◆ **Tareas**:
A - Copia de nuevo el fragmento del texto sobre Samuel Beckett que empieza con las palabras "Publicado el 09" y termina con "todas las épocas.", pero cambia "Heráclito" por "Demócrito".
B - Responde según el texto sobre Samuel Beckett:
(i) ¿En qué fecha se publicó?
(ii) ¿Cuántos años antes de Cristo atacaba ya Heráclito los conceptos y ceremonias de las religiones populares de su tiempo?
(iii) ¿Cuál es la famosa proclama que se atribuye a Nietzsche?

◆ **Texto seleccionado**:
Revista Literatura

SAMUEL BECKETT, El escritor maldito

Publicado el 09 abril 2014 por Blancamiosi
SAMUEL BECKETT, El escritor maldito
En la literatura hay dos mundos: uno que está montado sobre el pensamiento de los llamados clásicos, como Platón, Aristóteles o Sócrates, a quienes la sociedad eligió como ejemplo o guía, y el otro en el que se tienen como paradigma a personajes irreverentes como Heráclito, que a 400 años antes de Cristo ya atacaba los conceptos y ceremonias de las religiones populares de su tiempo; pasando por Joyce, Eugène Ionesco, Samuel Beckett, por supuesto, y mucho antes: Schopenhauer, quien llegó a la conclusión de que la realidad innata de todas las apariencias materiales es la voluntad, y que la realidad última es una voluntad universal. Y Nietzsche, con su famosa proclama: «Dios ha muerto», catalogados estos últimos —aunque faltan algunos otros por enumerar—, como los escritores malditos de todas las épocas.

◆ **Extracto de datos**:
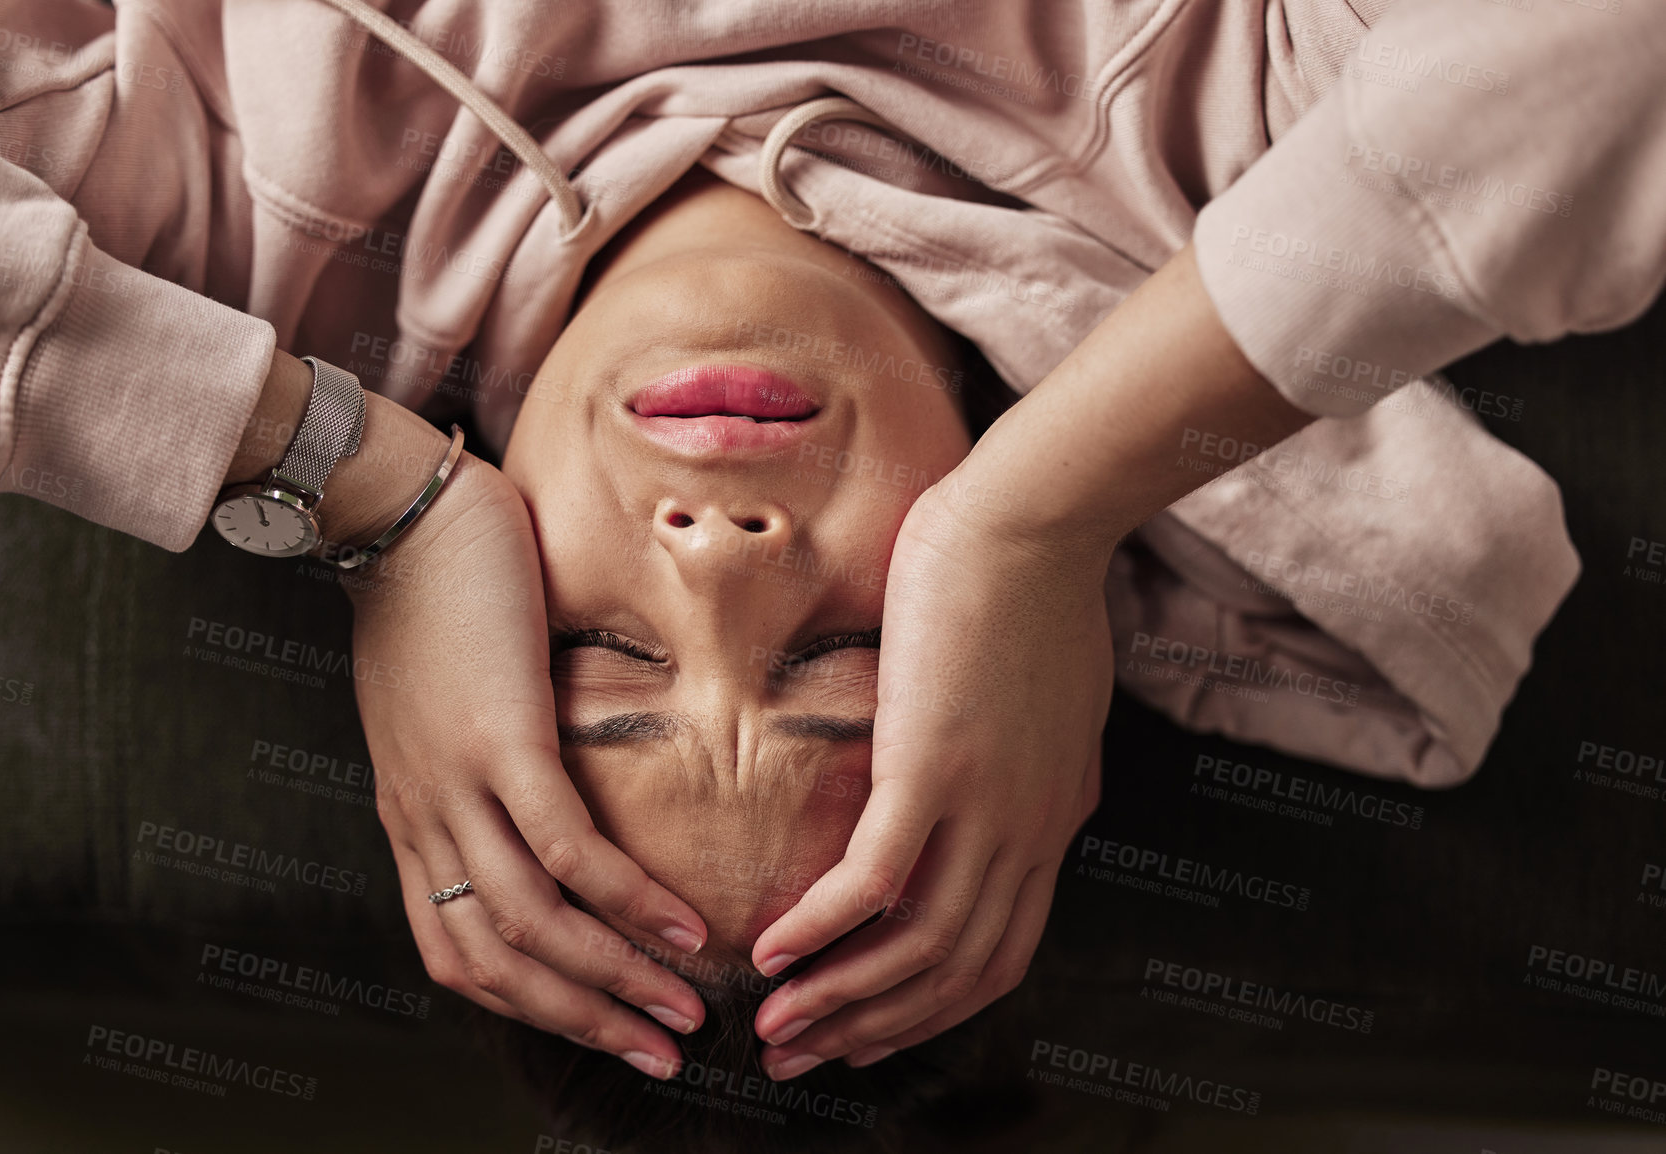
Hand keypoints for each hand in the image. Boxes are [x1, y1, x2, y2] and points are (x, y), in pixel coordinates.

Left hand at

◆ **Respuestas**:
A -
Publicado el 09 abril 2014 por Blancamiosi
SAMUEL BECKETT, El escritor maldito
En la literatura hay dos mundos: uno que está montado sobre el pensamiento de los llamados clásicos, como Platón, Aristóteles o Sócrates, a quienes la sociedad eligió como ejemplo o guía, y el otro en el que se tienen como paradigma a personajes irreverentes como Demócrito, que a 400 años antes de Cristo ya atacaba los conceptos y ceremonias de las religiones populares de su tiempo; pasando por Joyce, Eugène Ionesco, Samuel Beckett, por supuesto, y mucho antes: Schopenhauer, quien llegó a la conclusión de que la realidad innata de todas las apariencias materiales es la voluntad, y que la realidad última es una voluntad universal. Y Nietzsche, con su famosa proclama: «Dios ha muerto», catalogados estos últimos —aunque faltan algunos otros por enumerar—, como los escritores malditos de todas las épocas.

B -
(i) Se publicó el 09 abril 2014.
(ii) Los atacaba ya 400 años antes de Cristo.
(iii) Su famosa proclama es «Dios ha muerto».